DATASET RECORDS section start

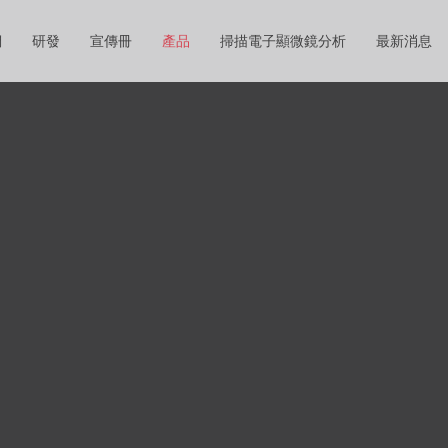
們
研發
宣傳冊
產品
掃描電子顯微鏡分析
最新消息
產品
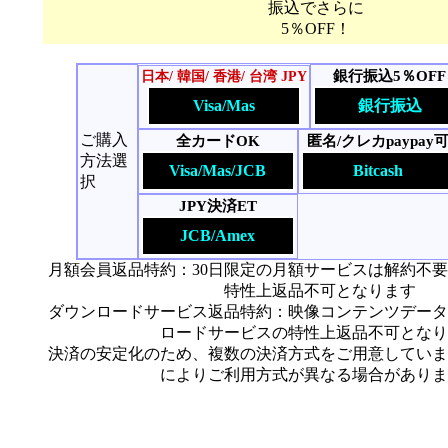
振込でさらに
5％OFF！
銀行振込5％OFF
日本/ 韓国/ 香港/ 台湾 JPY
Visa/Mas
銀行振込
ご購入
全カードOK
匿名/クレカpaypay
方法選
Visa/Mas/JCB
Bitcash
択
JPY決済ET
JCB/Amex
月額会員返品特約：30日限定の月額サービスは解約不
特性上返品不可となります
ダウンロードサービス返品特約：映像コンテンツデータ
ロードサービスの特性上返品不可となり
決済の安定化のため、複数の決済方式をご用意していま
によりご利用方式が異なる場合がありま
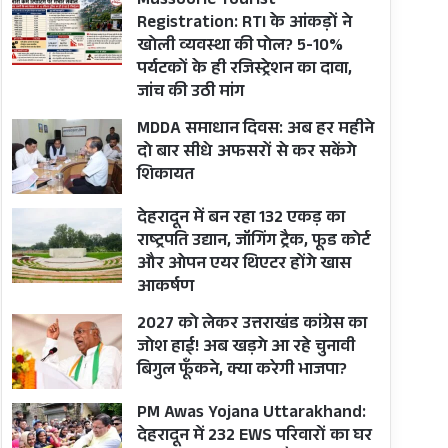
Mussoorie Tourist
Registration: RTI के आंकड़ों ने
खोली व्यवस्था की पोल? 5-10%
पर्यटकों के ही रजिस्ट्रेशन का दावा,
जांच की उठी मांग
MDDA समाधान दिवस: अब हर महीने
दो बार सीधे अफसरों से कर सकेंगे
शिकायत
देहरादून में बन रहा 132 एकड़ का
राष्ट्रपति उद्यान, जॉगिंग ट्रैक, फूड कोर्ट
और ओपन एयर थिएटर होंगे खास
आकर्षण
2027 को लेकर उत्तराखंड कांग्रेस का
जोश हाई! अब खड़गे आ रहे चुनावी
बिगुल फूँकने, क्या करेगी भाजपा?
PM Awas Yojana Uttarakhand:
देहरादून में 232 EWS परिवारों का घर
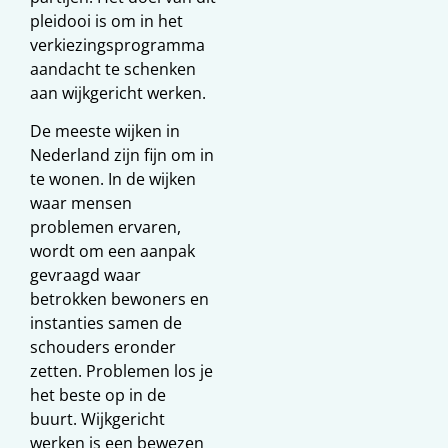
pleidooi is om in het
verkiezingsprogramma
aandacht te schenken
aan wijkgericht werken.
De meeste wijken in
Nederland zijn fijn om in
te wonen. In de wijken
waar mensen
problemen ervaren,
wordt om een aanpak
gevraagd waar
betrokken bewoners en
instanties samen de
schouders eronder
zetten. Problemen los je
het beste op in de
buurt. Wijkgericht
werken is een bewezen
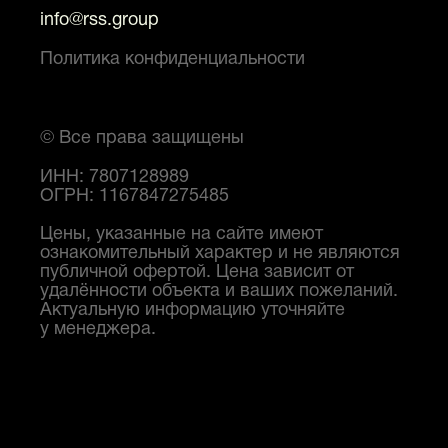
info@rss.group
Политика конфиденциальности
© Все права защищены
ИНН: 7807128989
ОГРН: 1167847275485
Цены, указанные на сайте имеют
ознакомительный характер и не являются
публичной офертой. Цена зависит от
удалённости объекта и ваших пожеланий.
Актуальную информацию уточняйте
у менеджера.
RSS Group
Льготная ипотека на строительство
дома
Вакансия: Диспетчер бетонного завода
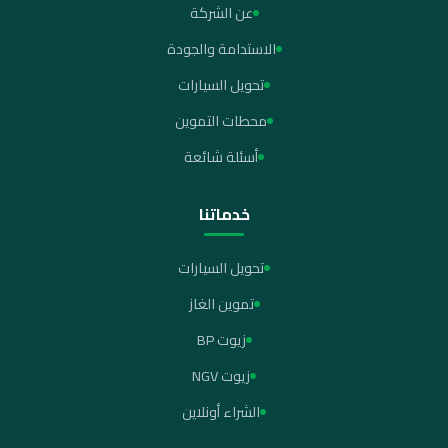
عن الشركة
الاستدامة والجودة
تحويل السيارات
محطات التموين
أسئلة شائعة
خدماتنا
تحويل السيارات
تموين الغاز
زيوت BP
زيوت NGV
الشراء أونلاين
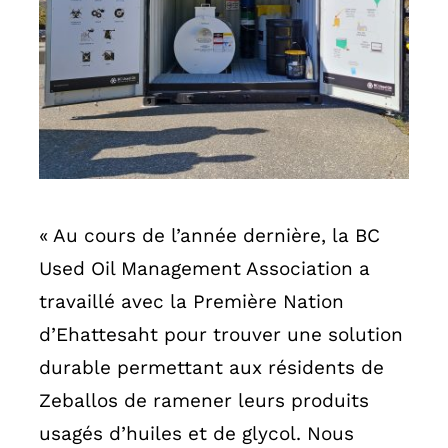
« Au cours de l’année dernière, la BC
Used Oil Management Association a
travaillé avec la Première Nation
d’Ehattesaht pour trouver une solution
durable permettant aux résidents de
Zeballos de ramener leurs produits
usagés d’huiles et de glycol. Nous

DATASET RECORDS section end

Reproduce every one of the lines above word for word, leaving the pictures out of your answer.

們
研發
宣傳冊
產品
掃描電子顯微鏡分析
最新消息
產品
振込でさらに
5％OFF！
銀行振込5％OFF
日本/ 韓国/ 香港/ 台湾 JPY
Visa/Mas
銀行振込
ご購入
全カードOK
匿名/クレカpaypay
方法選
Visa/Mas/JCB
Bitcash
択
JPY決済ET
JCB/Amex
月額会員返品特約：30日限定の月額サービスは解約不
特性上返品不可となります
ダウンロードサービス返品特約：映像コンテンツデータ
ロードサービスの特性上返品不可となり
決済の安定化のため、複数の決済方式をご用意していま
によりご利用方式が異なる場合がありま
Mussoorie Tourist
Registration: RTI के आंकड़ों ने
खोली व्यवस्था की पोल? 5-10%
पर्यटकों के ही रजिस्ट्रेशन का दावा,
जांच की उठी मांग
MDDA समाधान दिवस: अब हर महीने
दो बार सीधे अफसरों से कर सकेंगे
शिकायत
देहरादून में बन रहा 132 एकड़ का
राष्ट्रपति उद्यान, जॉगिंग ट्रैक, फूड कोर्ट
और ओपन एयर थिएटर होंगे खास
आकर्षण
2027 को लेकर उत्तराखंड कांग्रेस का
जोश हाई! अब खड़गे आ रहे चुनावी
बिगुल फूँकने, क्या करेगी भाजपा?
PM Awas Yojana Uttarakhand:
देहरादून में 232 EWS परिवारों का घर
pleidooi is om in het
verkiezingsprogramma
aandacht te schenken
aan wijkgericht werken.
De meeste wijken in
Nederland zijn fijn om in
te wonen. In de wijken
waar mensen
problemen ervaren,
wordt om een aanpak
gevraagd waar
betrokken bewoners en
instanties samen de
schouders eronder
zetten. Problemen los je
het beste op in de
buurt. Wijkgericht
werken is een bewezen
info@rss.group
Политика конфиденциальности
© Все права защищены
ИНН: 7807128989
ОГРН: 1167847275485
Цены, указанные на сайте имеют
ознакомительный характер и не являются
публичной офертой. Цена зависит от
удалённости объекта и ваших пожеланий.
Актуальную информацию уточняйте
у менеджера.
RSS Group
Льготная ипотека на строительство
дома
Вакансия: Диспетчер бетонного завода
عن الشركة
الاستدامة والجودة
تحويل السيارات
محطات التموين
أسئلة شائعة
خدماتنا
تحويل السيارات
تموين الغاز
زيوت BP
زيوت NGV
الشراء أونلاين
« Au cours de l’année dernière, la BC
Used Oil Management Association a
travaillé avec la Première Nation
d’Ehattesaht pour trouver une solution
durable permettant aux résidents de
Zeballos de ramener leurs produits
usagés d’huiles et de glycol. Nous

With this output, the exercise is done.